Exercise objective: Check each line of the data for "ngôn" and select those that have it.
** Opening Dataset excerpts block **
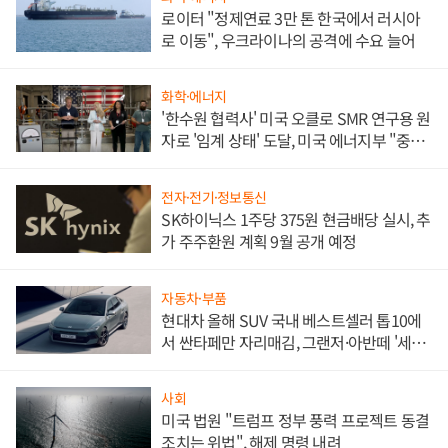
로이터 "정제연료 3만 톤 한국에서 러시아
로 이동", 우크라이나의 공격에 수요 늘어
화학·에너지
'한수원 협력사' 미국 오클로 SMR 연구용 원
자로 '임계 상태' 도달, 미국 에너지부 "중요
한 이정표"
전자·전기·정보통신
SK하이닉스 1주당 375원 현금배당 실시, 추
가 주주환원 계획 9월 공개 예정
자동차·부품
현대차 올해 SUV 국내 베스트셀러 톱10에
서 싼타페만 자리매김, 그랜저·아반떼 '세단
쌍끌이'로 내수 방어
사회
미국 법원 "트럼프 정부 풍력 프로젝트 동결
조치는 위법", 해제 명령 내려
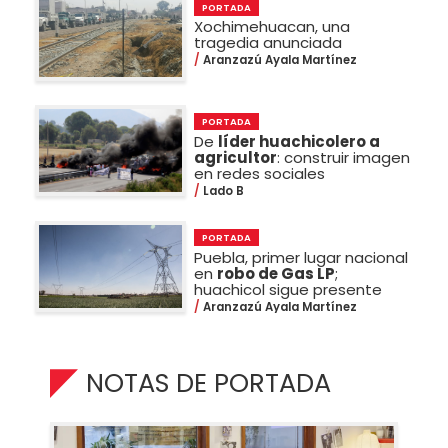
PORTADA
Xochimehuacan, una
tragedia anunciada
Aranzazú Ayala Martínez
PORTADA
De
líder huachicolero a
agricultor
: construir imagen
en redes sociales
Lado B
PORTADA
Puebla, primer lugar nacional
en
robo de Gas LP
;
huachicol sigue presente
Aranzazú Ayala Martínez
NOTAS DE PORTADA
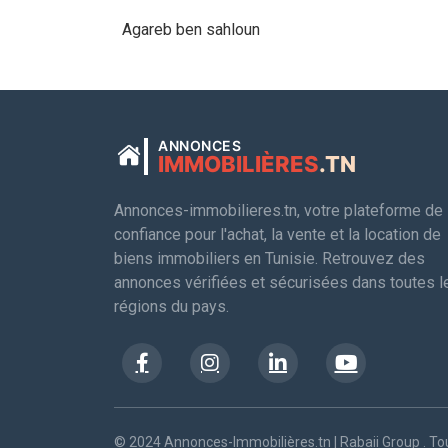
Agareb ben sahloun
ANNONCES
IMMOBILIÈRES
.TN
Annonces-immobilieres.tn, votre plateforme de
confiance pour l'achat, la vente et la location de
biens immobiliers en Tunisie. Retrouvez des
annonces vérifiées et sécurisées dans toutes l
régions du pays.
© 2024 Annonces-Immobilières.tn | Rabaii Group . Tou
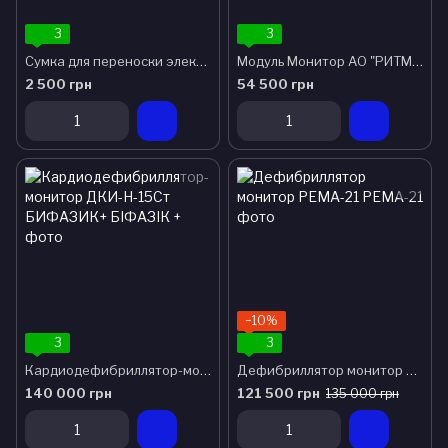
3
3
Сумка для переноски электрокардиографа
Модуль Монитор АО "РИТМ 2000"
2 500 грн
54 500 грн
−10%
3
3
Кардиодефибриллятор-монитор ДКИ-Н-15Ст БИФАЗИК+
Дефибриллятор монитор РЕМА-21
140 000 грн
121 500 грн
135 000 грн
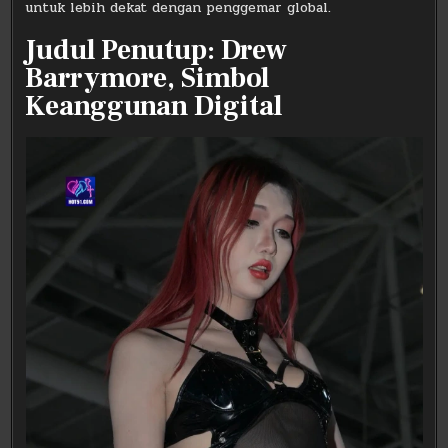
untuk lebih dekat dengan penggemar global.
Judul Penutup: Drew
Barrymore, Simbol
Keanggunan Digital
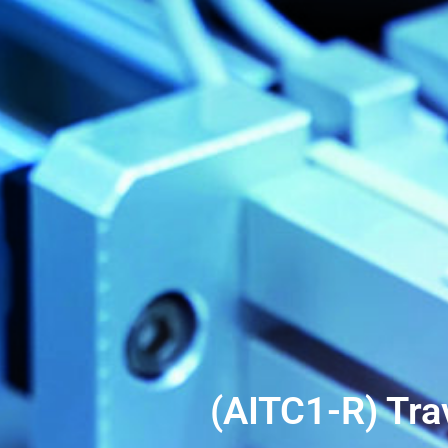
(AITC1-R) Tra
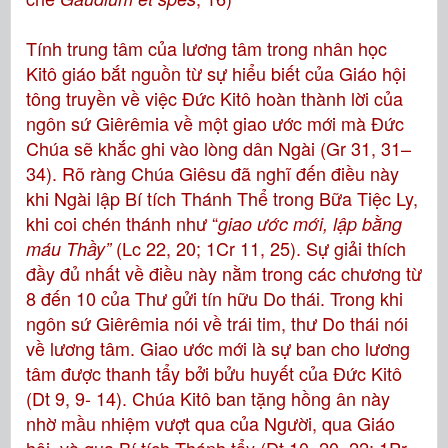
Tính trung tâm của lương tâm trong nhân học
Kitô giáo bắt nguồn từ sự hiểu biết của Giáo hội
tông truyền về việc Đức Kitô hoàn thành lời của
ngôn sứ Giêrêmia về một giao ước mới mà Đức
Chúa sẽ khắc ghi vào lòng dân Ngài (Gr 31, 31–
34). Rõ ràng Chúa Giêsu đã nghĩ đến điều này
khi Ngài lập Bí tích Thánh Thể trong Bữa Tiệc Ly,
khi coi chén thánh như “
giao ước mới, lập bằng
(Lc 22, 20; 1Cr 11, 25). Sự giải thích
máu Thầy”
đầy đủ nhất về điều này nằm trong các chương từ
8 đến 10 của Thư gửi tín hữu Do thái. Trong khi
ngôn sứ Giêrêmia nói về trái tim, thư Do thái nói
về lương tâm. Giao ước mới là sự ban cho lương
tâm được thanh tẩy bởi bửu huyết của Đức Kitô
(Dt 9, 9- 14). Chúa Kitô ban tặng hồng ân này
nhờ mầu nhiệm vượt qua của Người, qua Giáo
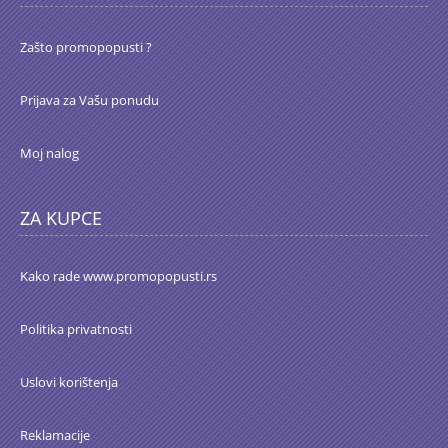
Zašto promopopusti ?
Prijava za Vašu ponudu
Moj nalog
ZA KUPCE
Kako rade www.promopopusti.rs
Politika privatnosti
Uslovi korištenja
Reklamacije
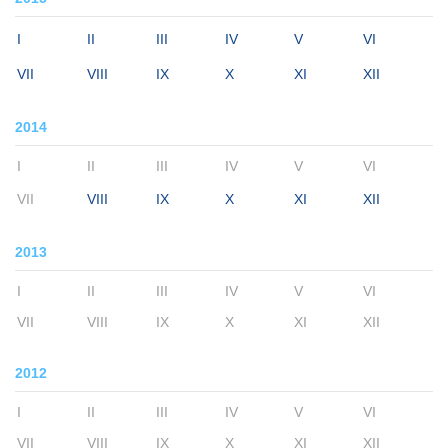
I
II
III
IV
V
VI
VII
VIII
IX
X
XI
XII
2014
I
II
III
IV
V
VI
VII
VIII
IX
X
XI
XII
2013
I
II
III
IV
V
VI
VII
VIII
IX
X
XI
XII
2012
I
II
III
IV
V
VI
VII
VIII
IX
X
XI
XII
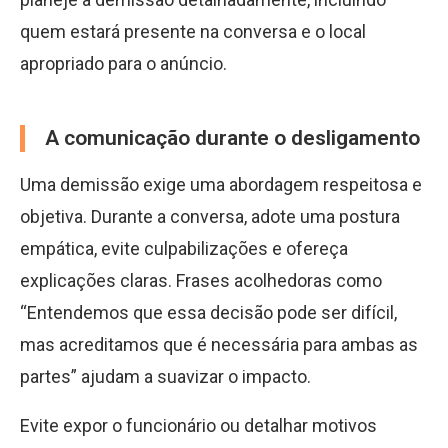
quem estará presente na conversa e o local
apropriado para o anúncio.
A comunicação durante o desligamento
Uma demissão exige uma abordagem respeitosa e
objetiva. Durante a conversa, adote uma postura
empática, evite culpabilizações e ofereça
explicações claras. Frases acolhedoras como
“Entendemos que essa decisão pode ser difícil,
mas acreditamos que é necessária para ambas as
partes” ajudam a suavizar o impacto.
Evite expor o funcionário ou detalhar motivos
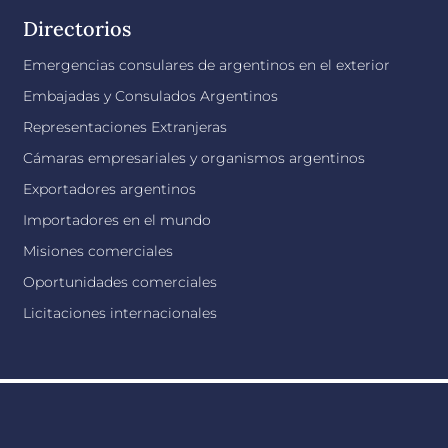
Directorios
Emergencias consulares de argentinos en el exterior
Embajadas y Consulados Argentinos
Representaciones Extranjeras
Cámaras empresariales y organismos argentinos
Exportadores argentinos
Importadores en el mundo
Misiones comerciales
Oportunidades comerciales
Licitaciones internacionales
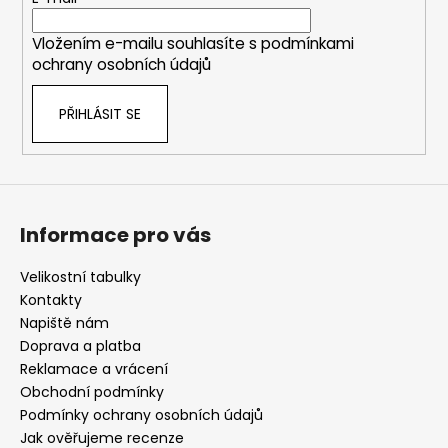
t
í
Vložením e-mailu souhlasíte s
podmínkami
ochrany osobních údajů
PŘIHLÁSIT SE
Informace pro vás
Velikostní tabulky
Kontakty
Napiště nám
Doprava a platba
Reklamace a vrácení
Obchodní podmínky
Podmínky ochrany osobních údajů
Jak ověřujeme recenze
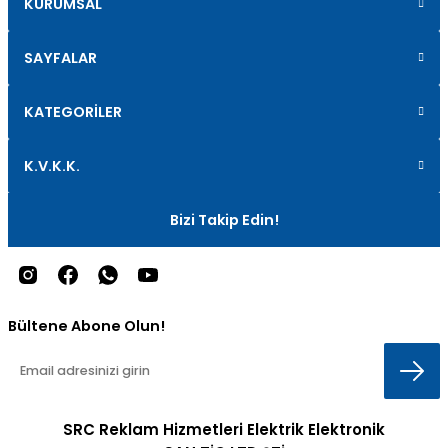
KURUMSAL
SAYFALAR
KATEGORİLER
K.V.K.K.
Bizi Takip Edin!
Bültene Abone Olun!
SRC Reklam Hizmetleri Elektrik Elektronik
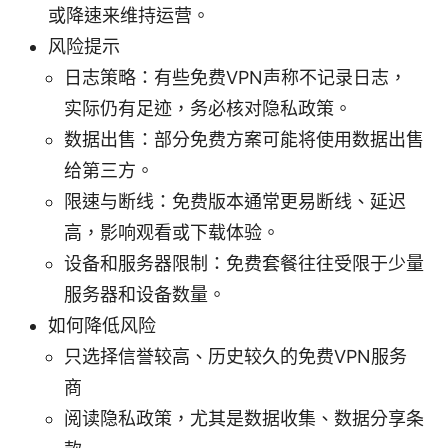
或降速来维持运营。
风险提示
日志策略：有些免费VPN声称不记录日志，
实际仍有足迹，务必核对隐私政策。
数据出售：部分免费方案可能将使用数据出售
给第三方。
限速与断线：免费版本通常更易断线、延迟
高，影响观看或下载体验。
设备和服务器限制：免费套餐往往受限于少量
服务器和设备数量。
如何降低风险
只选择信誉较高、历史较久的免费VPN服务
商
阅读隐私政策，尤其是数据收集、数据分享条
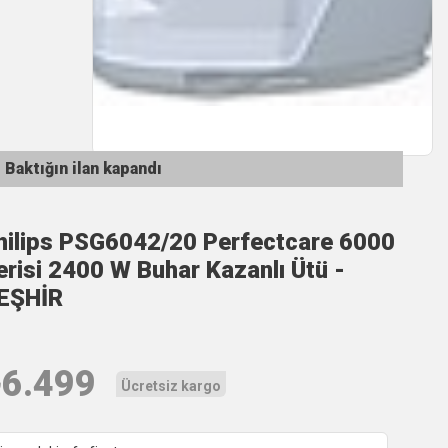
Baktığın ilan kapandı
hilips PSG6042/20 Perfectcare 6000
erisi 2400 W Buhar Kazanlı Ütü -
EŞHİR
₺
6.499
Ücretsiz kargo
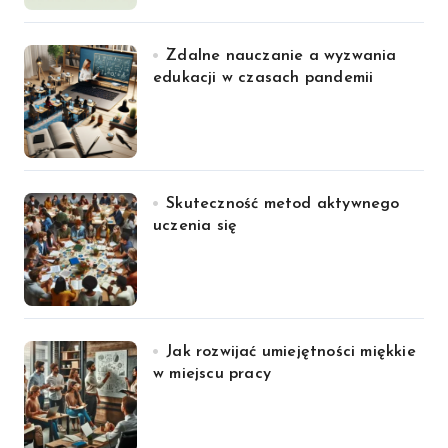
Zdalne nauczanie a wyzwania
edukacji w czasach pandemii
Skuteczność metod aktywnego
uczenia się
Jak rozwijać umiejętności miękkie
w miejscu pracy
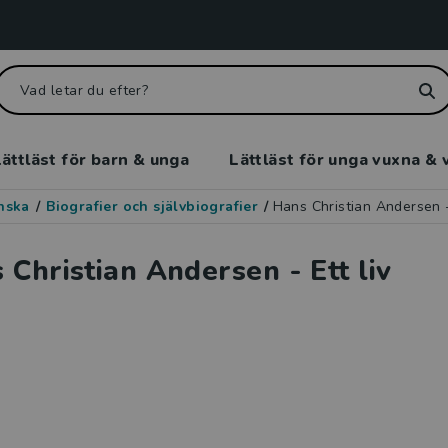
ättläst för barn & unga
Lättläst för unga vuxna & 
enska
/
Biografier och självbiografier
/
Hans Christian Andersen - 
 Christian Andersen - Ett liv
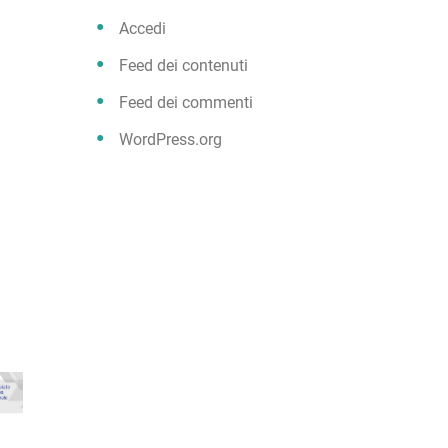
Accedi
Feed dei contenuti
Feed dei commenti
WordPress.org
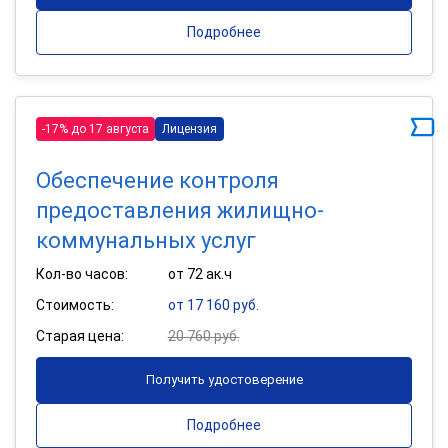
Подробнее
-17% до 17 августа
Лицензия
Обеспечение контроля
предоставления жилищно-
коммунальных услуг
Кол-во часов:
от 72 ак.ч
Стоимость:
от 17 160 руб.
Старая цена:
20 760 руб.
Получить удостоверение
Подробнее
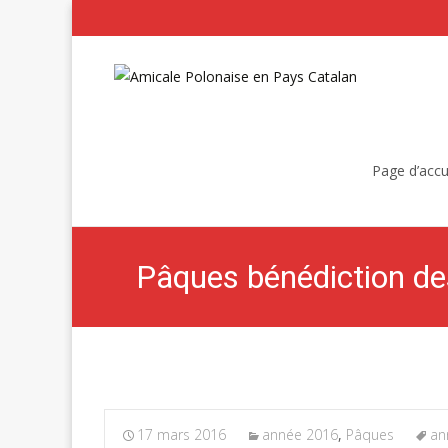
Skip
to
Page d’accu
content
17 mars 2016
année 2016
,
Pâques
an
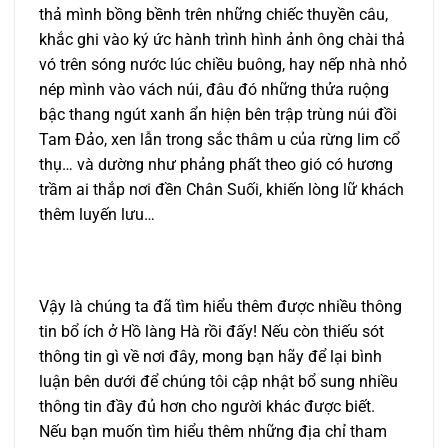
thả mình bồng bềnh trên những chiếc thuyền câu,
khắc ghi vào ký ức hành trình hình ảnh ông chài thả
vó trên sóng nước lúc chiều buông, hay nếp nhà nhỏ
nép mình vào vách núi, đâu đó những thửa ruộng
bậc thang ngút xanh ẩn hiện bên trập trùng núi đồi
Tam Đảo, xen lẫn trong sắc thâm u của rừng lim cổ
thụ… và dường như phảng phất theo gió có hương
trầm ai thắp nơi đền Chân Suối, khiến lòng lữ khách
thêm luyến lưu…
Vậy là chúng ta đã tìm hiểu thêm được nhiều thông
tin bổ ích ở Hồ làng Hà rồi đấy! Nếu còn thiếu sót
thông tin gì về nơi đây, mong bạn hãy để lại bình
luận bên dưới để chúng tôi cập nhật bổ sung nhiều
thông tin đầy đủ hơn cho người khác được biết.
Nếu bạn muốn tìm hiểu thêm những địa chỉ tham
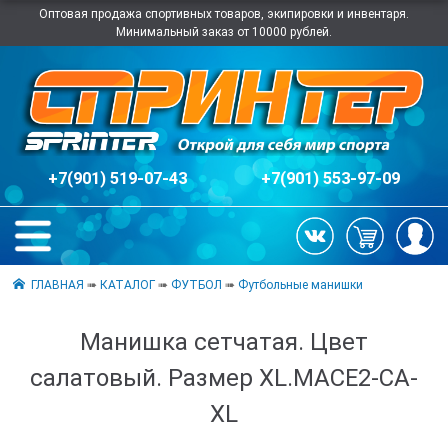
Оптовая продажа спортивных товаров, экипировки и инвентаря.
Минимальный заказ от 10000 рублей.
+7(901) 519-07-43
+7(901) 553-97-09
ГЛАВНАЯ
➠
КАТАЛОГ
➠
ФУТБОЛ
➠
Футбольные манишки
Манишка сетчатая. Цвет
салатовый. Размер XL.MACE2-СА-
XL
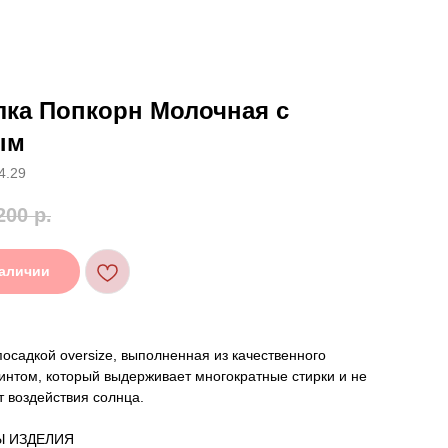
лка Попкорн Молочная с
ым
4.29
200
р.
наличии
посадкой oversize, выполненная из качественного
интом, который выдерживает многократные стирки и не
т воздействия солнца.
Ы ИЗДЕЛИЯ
** Closing Dataset excerpts block **
Answer to this exercise:
ngôn sứ Giêrêmia về một giao ước mới mà Đức
ngôn sứ Giêrêmia nói về trái tim, thư Do thái nói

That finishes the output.